—¡BUM! —Dijo Tom—. Bum. Bum. Bum.
Estaba sentado en el cañón de la guerra civil, en la plaza.
Douglas, frente al cañón, se llevó las manos al pecho y cayó sobre los hierros. No se incorporó; se quedó allí, con el rostro pensativo.
—Parece que fueras a sacar el lápiz en cualquier momento —dijo Tom.
—¡Déjame pensar! —dijo Douglas, mirando el cañón. Se echó de espaldas y miró el cielo y los árboles—. Tom, se me acaba de ocurrir.
—¿Qué?
—Ayer murió Ching Ling Soo. Ayer la guerra civil terminó para siempre en este pueblo.

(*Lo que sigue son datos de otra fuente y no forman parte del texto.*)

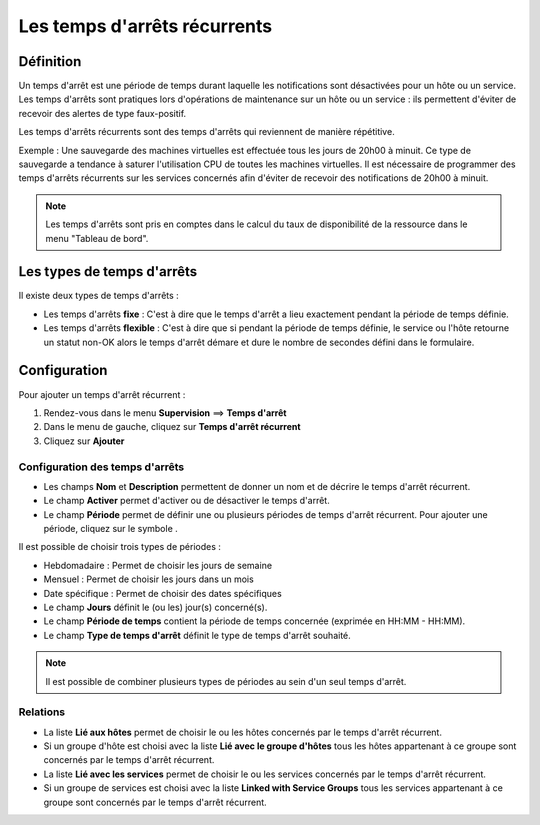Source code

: =============================
Les temps d'arrêts récurrents
=============================

**********
Définition
**********

Un temps d'arrêt est une période de temps durant laquelle les notifications sont désactivées pour un hôte ou un service.
Les temps d'arrêts sont pratiques lors d'opérations de maintenance sur un hôte ou un service : ils permettent d'éviter de recevoir des alertes de type faux-positif.

Les temps d'arrêts récurrents sont des temps d'arrêts qui reviennent de manière répétitive. 

Exemple : Une sauvegarde des machines virtuelles est effectuée tous les jours de 20h00 à minuit. Ce type de sauvegarde a tendance à saturer l'utilisation CPU de toutes les machines virtuelles.
Il est nécessaire de programmer des temps d'arrêts récurrents sur les services concernés afin d'éviter de recevoir des notifications de 20h00 à minuit.

.. note::
   Les temps d'arrêts sont pris en comptes dans le calcul du taux de disponibilité de la ressource dans le menu "Tableau de bord".

***************************
Les types de temps d'arrêts
***************************

Il existe deux types de temps d'arrêts :

* Les temps d'arrêts **fixe** : C'est à dire que le temps d'arrêt a lieu exactement pendant la période de temps définie.
* Les temps d'arrêts **flexible** : C'est à dire que si pendant la période de temps définie, le service ou l'hôte retourne un statut non-OK alors le temps d'arrêt démare et dure le nombre de secondes défini dans le formulaire.

*************
Configuration
*************

Pour ajouter un temps d'arrêt récurrent :

#. Rendez-vous dans le menu **Supervision** ==> **Temps d'arrêt**
#. Dans le menu de gauche, cliquez sur **Temps d'arrêt récurrent**
#. Cliquez sur **Ajouter**

.. image :: /images/guide_utilisateur/configuration/10advanced_configuration/05recurrentdowntimes.png
   :align: center 

Configuration des temps d'arrêts
================================

* Les champs **Nom** et **Description** permettent de donner un nom et de décrire le temps d'arrêt récurrent.
* Le champ **Activer** permet d'activer ou de désactiver le temps d'arrêt.
* Le champ **Période** permet de définir une ou plusieurs périodes de temps d'arrêt récurrent. Pour ajouter une période, cliquez sur le symbole |navigate_plus|.

Il est possible de choisir trois types de périodes :

* Hebdomadaire : Permet de choisir les jours de semaine
* Mensuel : Permet de choisir les jours dans un mois
* Date spécifique : Permet de choisir des dates spécifiques

* Le champ **Jours** définit le (ou les) jour(s) concerné(s).
* Le champ **Période de temps** contient la période de temps concernée (exprimée en HH:MM - HH:MM).
* Le champ **Type de temps d'arrêt** définit le type de temps d'arrêt souhaité.

.. note::
   Il est possible de combiner plusieurs types de périodes au sein d'un seul temps d'arrêt.

Relations
=========

* La liste **Lié aux hôtes** permet de choisir le ou les hôtes concernés par le temps d'arrêt récurrent.
* Si un groupe d'hôte est choisi avec la liste **Lié avec le groupe d'hôtes** tous les hôtes appartenant à ce groupe sont concernés par le temps d'arrêt récurrent.
* La liste **Lié avec les services** permet de choisir le ou les services concernés par le temps d'arrêt récurrent.
* Si un groupe de services est choisi avec la liste **Linked with Service Groups** tous les services appartenant à ce groupe sont concernés par le temps d'arrêt récurrent.

.. |navigate_plus|  image:: /images/navigate_plus.png
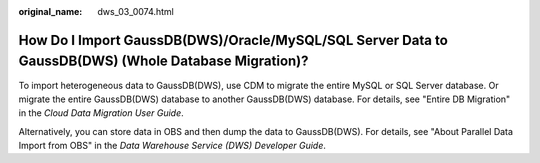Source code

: :original_name: dws_03_0074.html

.. _dws_03_0074:

How Do I Import GaussDB(DWS)/Oracle/MySQL/SQL Server Data to GaussDB(DWS) (Whole Database Migration)?
=====================================================================================================

To import heterogeneous data to GaussDB(DWS), use CDM to migrate the entire MySQL or SQL Server database. Or migrate the entire GaussDB(DWS) database to another GaussDB(DWS) database. For details, see "Entire DB Migration" in the *Cloud Data Migration User Guide*.

Alternatively, you can store data in OBS and then dump the data to GaussDB(DWS). For details, see "About Parallel Data Import from OBS" in the *Data Warehouse Service (DWS) Developer Guide*.

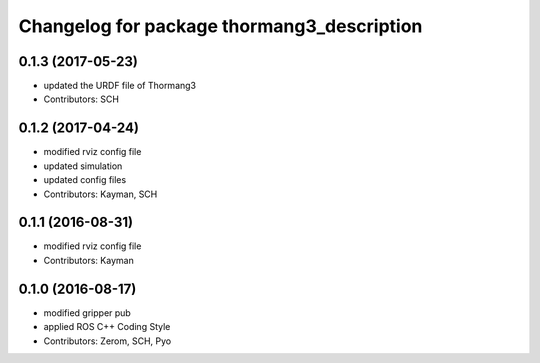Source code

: ^^^^^^^^^^^^^^^^^^^^^^^^^^^^^^^^^^^^^^^^^^^
Changelog for package thormang3_description
^^^^^^^^^^^^^^^^^^^^^^^^^^^^^^^^^^^^^^^^^^^

0.1.3 (2017-05-23)
-----------
* updated the URDF file of Thormang3
* Contributors: SCH

0.1.2 (2017-04-24)
-----------
* modified rviz config file
* updated simulation
* updated config files
* Contributors: Kayman, SCH

0.1.1 (2016-08-31)
-----------
* modified rviz config file
* Contributors: Kayman

0.1.0 (2016-08-17)
-----------
* modified gripper pub
* applied ROS C++ Coding Style
* Contributors: Zerom, SCH, Pyo
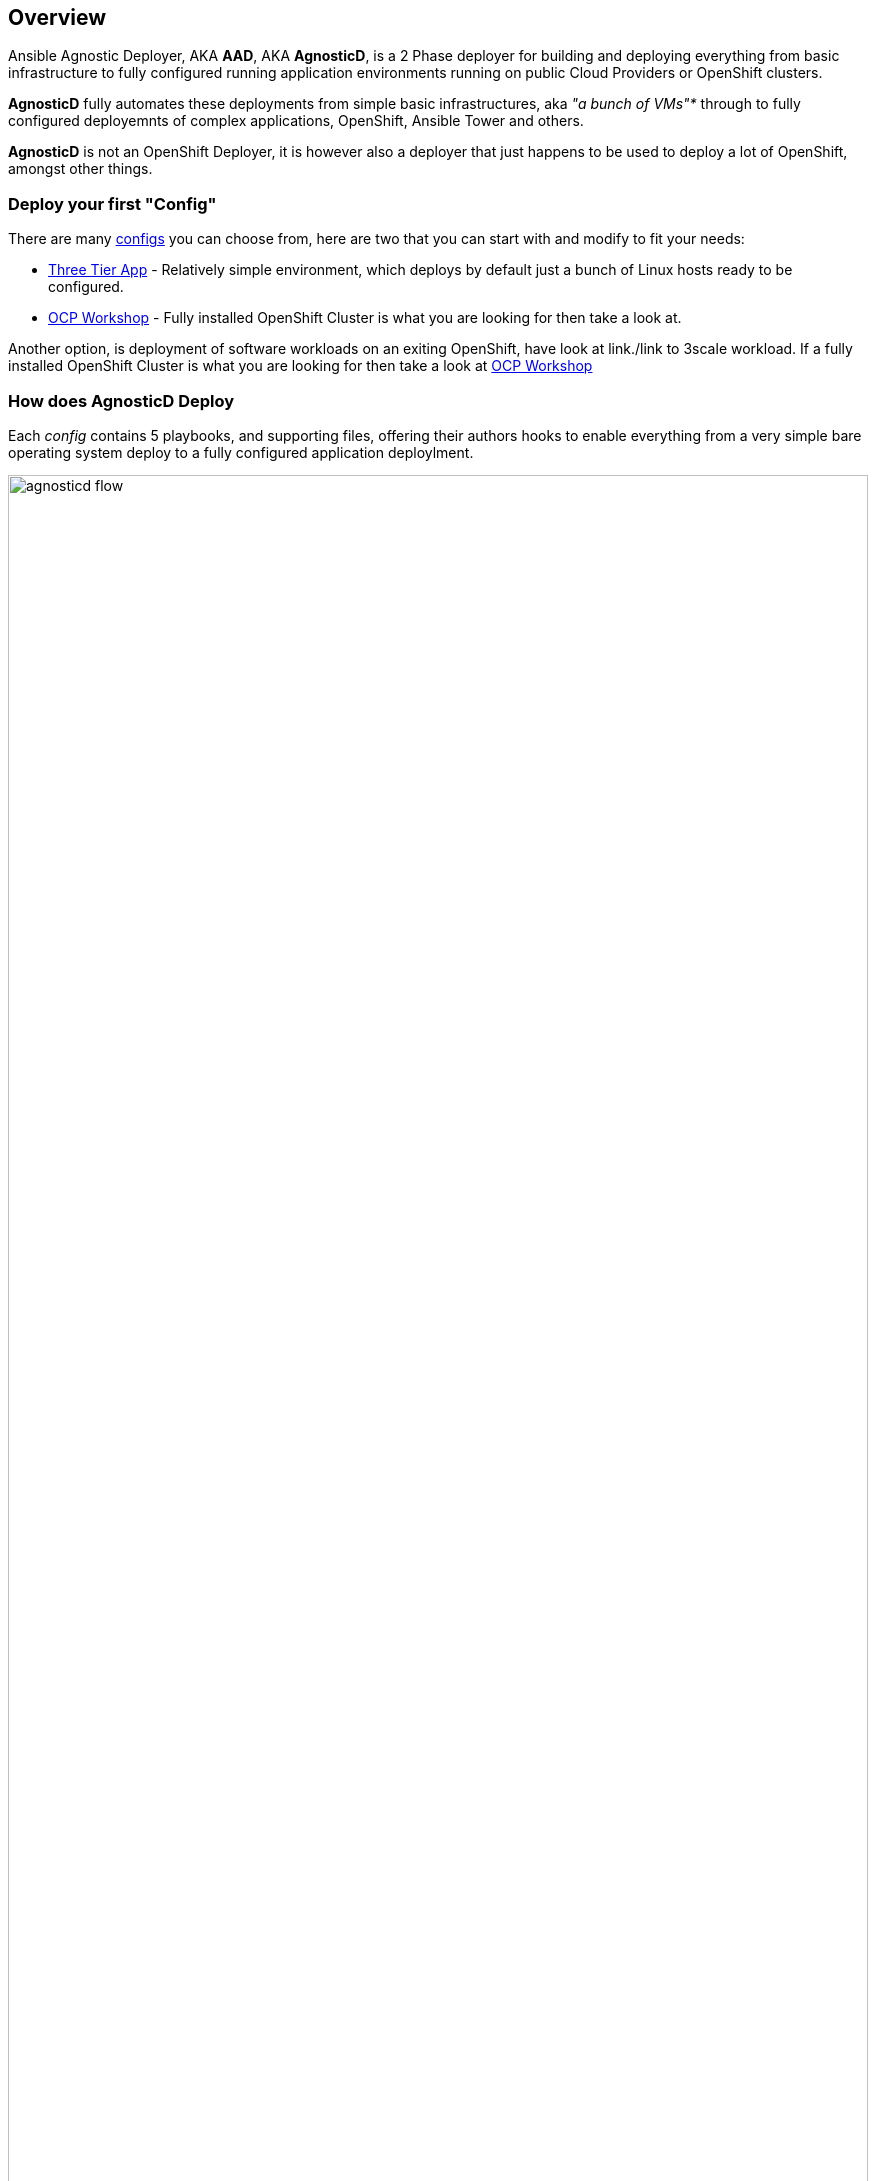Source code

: == Overview

Ansible Agnostic Deployer, AKA *AAD*, AKA *AgnosticD*, is a 2 Phase deployer for
 building and deploying everything from basic infrastructure to fully configured
  running application environments running on public Cloud Providers or
   OpenShift clusters.

*AgnosticD* fully automates these deployments from simple basic infrastructures,
 aka _"a bunch of VMs"*_ through to fully configured deployemnts of complex
  applications, OpenShift, Ansible Tower and others.

*AgnosticD* is not an OpenShift Deployer, it is however also a deployer that
 just happens to be used to deploy a lot of OpenShift, amongst other things.

=== Deploy your first "Config"

There are many link:./ansible/configs[configs] you can choose from, here are two
 that you can start with and modify to fit your needs:

* link:./ansible/configs/three-tier-app/README.adoc[Three Tier App] - Relatively simple environment, which deploys by default just a bunch of
  Linux hosts ready to be configured.

* link:./ansible/configs/ocp-workshop/README.adoc[OCP Workshop] - Fully
 installed OpenShift Cluster is what you are looking for then take a look at.

Another option, is deployment of software workloads on an exiting OpenShift, have look at link./link to 3scale workload.
If a fully installed OpenShift Cluster is what you are looking for then take a look at link:./ansible/configs/ocp-workshop/README.adoc[OCP Workshop]

=== How does AgnosticD Deploy

Each _config_ contains 5 playbooks, and supporting files, offering their authors hooks to enable everything from a very simple bare operating system deploy to a fully configured application deploylment.

image::docs/images/agnosticd_flow.png[width=100%]
.AgnosticD deployment workflow

=== AgnosticD Deployments

.Examples of typical *AgnosticD* _configs_
image::docs/images/agnosticd_things_it-does.png[width=100%]


=== Getting Started

The accompanying documentation explains how to achieve all this, extend it and add both your own environments, hereafter called _configs_ and a lot lot more.
Well designed _configs_, can be easily abstracted to allow deployment to multiple different Public and Private Clouds including AWS, Azure, and others.

* `./docs/` Start here
* `./ansible` The execution environment
* `./ansible/main.yml` The entry point for a deployment
* `./ansible/configs` Home to the _configs_ to deploy

The Contributors Guides explore the relevant structures in significantly more detail:

* link:docs/Creating_a_config.adoc[Creating a Config Guide]
* link:docs/Creating_a_cloud_deployer.adoc[Creating a Cloud Deployer Guide]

Ayer murió aquí el señor Lincoln, y también el general Lee y el general Grant y otros cien mil que miraban al norte o al sur. Y ayer a la tarde, en casa del coronel Freeleigh, una manada de búfalos tan grande como todo Green Town, Illinois, cayó por un precipicio hacia la nada. Ayer una gran cantidad de polvo se asentó para siempre. Y en ese momento no me di cuenta. ¡Es terrible, Tom, terrible! ¿Qué vamos a hacer sin esos búfalos? ¿Qué vamos a hacer sin esos soldados y esos generales Lee y Grant y Honest Abe? ¿Qué vamos a hacer sin Ching Ling Soo? Nunca imaginé que tantos pudiesen morir tan rápidamente, Tom. Pero así es. ¡Así es!
La voz de Douglas se apagó lentamente. Tom, sentado a horcajadas sobre el cañón, miró a su hermano.
—¿Trajiste la libreta de notas?
Douglas meneó la cabeza.
—Será mejor que vayas a casa y anotes todo eso antes de olvidarlo. No todos los días te cae encima la mitad de la población del mundo.
Douglas se sentó, y se puso de pie. Se paseó por la plaza mordiéndose el labio inferior.
—¡Bum! —dijo Tom quedamente—. ¡Bum! ¡Bum!
Luego alzó la voz.
—¡Doug, te maté tres veces! Doug, ¿me oyes? ¡Eh Doug! ¡Bum! —le dijo a la figura que se alejaba—. Bueno. Como quieras. —Se echó boca abajo en el cañón y apuntó cerrando un ojo—. ¡Bum!